== DATA EXCERPTS ==
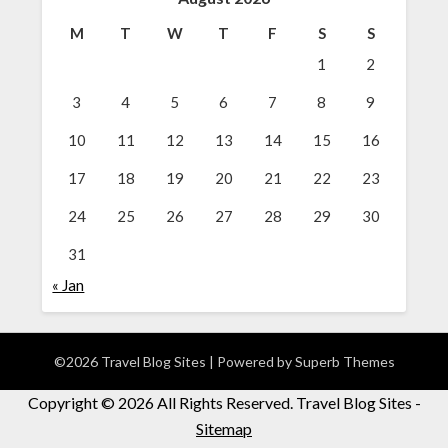
M
T
W
T
F
S
S
1
2
3
4
5
6
7
8
9
10
11
12
13
14
15
16
17
18
19
20
21
22
23
24
25
26
27
28
29
30
31
« Jan
©2026 Travel Blog Sites
| Powered by
Superb Themes
Copyright ©
2026 All Rights Reserved. Travel Blog Sites -
Sitemap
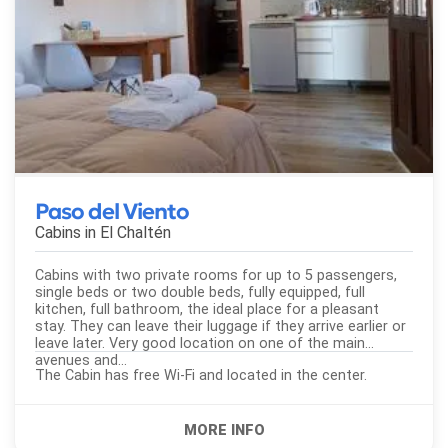
Paso del Viento
Cabins in
El Chaltén
Cabins with two private rooms for up to 5 passengers,
single beds or two double beds, fully equipped, full
kitchen, full bathroom, the ideal place for a pleasant
stay. They can leave their luggage if they arrive earlier or
leave later. Very good location on one of the main
avenues and...
The Cabin has free Wi-Fi and located in the center.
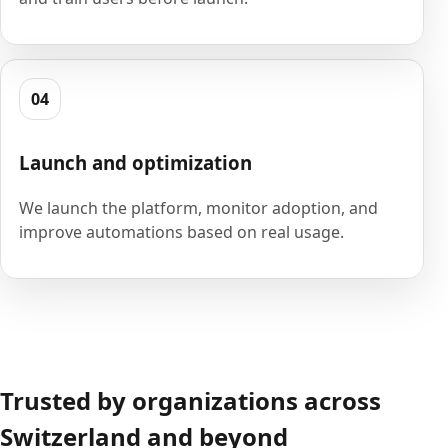
04
Launch and optimization
We launch the platform, monitor adoption, and
improve automations based on real usage.
Trusted by organizations across
Switzerland and beyond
===
Retype the text of every item above line for line, without changing a word. Leave the pictures out of your answer.

M
T
W
T
F
S
S
1
2
3
4
5
6
7
8
9
10
11
12
13
14
15
16
17
18
19
20
21
22
23
24
25
26
27
28
29
30
31
« Jan
©2026 Travel Blog Sites
| Powered by
Superb Themes
Copyright ©
2026 All Rights Reserved. Travel Blog Sites -
Sitemap
Paso del Viento
Cabins in
El Chaltén
Cabins with two private rooms for up to 5 passengers,
single beds or two double beds, fully equipped, full
kitchen, full bathroom, the ideal place for a pleasant
stay. They can leave their luggage if they arrive earlier or
leave later. Very good location on one of the main
avenues and...
The Cabin has free Wi-Fi and located in the center.
04
Launch and optimization
We launch the platform, monitor adoption, and
improve automations based on real usage.
Trusted by organizations across
Switzerland and beyond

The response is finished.